One of my irritations with the piece is that it appears to ignore digital collective mourning, and while I can understand why there might be a difference of opinion in whether that's more meaningful to a large group compared to in-person methods, it's still happening, especially with restrictions on in-person gatherings.

While I understand the comparison to 9/11 on a certain level when talking about [US] nationwide collective mourning and traumatic loss that isn't specific to a certain location, I've personally hit a point where I'm tired of comparisons to 9/11. Often, first responders get talked about, or you might hear about the passengers on Flight 93. Holding up certain people as heroes means that there's unequal media attention and focus of mourning.
In fact, it wasn't until late May, with the death toll nearing 100,000, that flags on federal buildings would be lowered to half-staff to honor coronavirus victims and members of the military.
No offense, but that's not what I consider collective mourning. Personally, I don't care what happens to flags right now. I thought that was the type of thing that was traditionally only done for one-day national observances and out of respect for certain people who have died recently (for example, John Lewis). I thought collective mourning involves the people, the average non-military citizens, doing something.
Still, focusing solely on Washington's response to the pandemic would be letting the American public broadly off the hook, McElya said.
Then why focus so much on the Trump administration in this section? Did you look at #NamingTheLost or #WeGrieveTogether? Both events happened in May, and this piece was written in August. Or are digital means of mourning not being counted here?
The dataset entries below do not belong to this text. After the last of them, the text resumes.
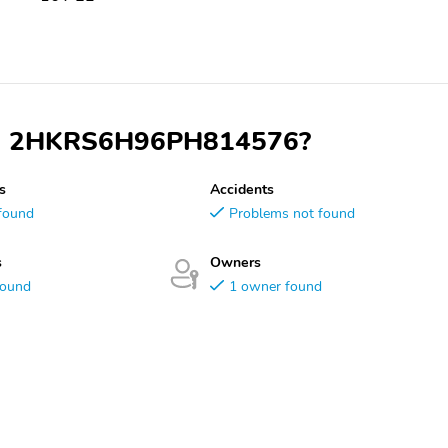
 VIN 2HKRS6H96PH814576?
s
Accidents
found
Problems not found
s
Owners
found
1 owner found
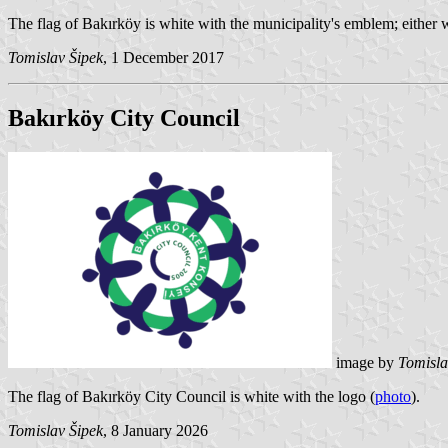
The flag of Bakırköy is white with the municipality's emblem; either w
Tomislav Šipek
, 1 December 2017
Bakırköy City Council
image by
Tomisla
The flag of Bakırköy City Council is white with the logo (
photo
).
Tomislav Šipek
, 8 January 2026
[...] another factor contributing to the lack of a shared sense of grief is that marginalized groups, particularly people of color, have been disproportionately affected by the crisis.
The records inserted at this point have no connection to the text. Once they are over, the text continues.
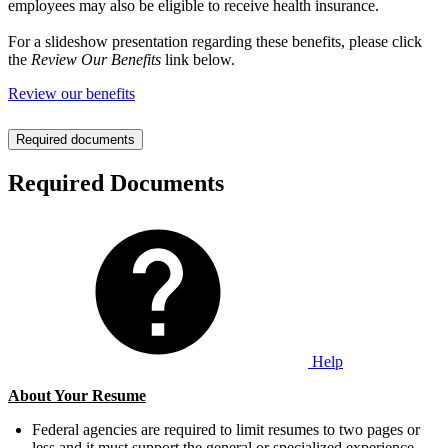
employees may also be eligible to receive health insurance.
For a slideshow presentation regarding these benefits, please click
the
Review Our Benefits
link below.
Review our benefits
Required documents
Required Documents
Help
About Your Resume
Federal agencies are required to limit resumes to two pages or
less and it must support the general or specialized experience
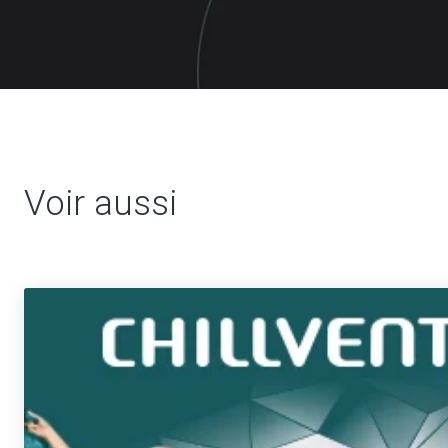
Voir aussi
Yeah, I do think that the US death toll having a majority of PoC probably does contribute to an apparent lack of collective mourning when trying to ask why everyone in the US isn't joining in, but that gets into a generalized indifference on the part of white people and comes across as overlooking what communities of color are doing to mourn their dead.
"I think Black Lives Matter is in some ways about mourning," she said. "They were mourning those lives, standing for the value of those lives, publicly gathering in sorrow and in rage... I think that is a public act of mourning at the same time that it is a public act of protest."
(Yes.)
"At some level, we are grieving much that we cannot even easily name, and for which there are no rituals of support," Neimeyer said. "There's no High Mass offered for your loss of security, or there's no ritual by which we bury or inter a career or a job that we lost."
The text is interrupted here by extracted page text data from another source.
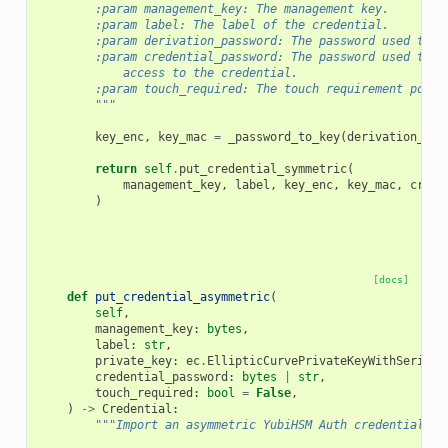
        :param management_key: The management key.
        :param label: The label of the credential.
        :param derivation_password: The password used to d
        :param credential_password: The password used to p
            access to the credential.
        :param touch_required: The touch requirement polic
        """
key_enc
,
key_mac
=
_password_to_key
(
derivation_pas
return
self
.
put_credential_symmetric
(
management_key
,
label
,
key_enc
,
key_mac
,
crede
)
[docs]
def
put_credential_asymmetric
(
self
,
management_key
:
bytes
,
label
:
str
,
private_key
:
ec
.
EllipticCurvePrivateKeyWithSeriali
credential_password
:
bytes
|
str
,
touch_required
:
bool
=
False
,
)
->
Credential
:
"""Import an asymmetric YubiHSM Auth credential.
Someone hasn't heard of shadow work.
The trauma is compounded by the fact that no end to the pandemic appears in sight.
I think this is one reason why I have such a strong dislike to the 9/11 comparison because that was a one-day event. All of 2020 has been encompassed by a variety of traumas, grieving, and mourning. It's also a bit difficult for some people to really sit down with their grief and try to express it in some public means of mourning when they're just concentrating on survival. Like, that is a coping mechanism, and it very well might contribute to some people - magnified across the whole US population - not jumping straight into collective mourning, y'know?
"It leads us to accept deaths that are preventable ... and it makes us cold, if not cruel, in the face of calculated levels of acceptable death."
Hm. The human brain generally does not like trauma, and it will do a whole bunch of maneuvers to try to avoid accepting the deaths of people directly in our lives and that we know, who are 'in our face' with their absence. Perhaps I'm already cold, but there's something about this that seems unrealistic to living with constant access to news to hear about tragedies that are not local, tragedies that get politicized, mass death events that aren't acceptable to everyone but change still hasn't happened, and deaths that point to systemic issues.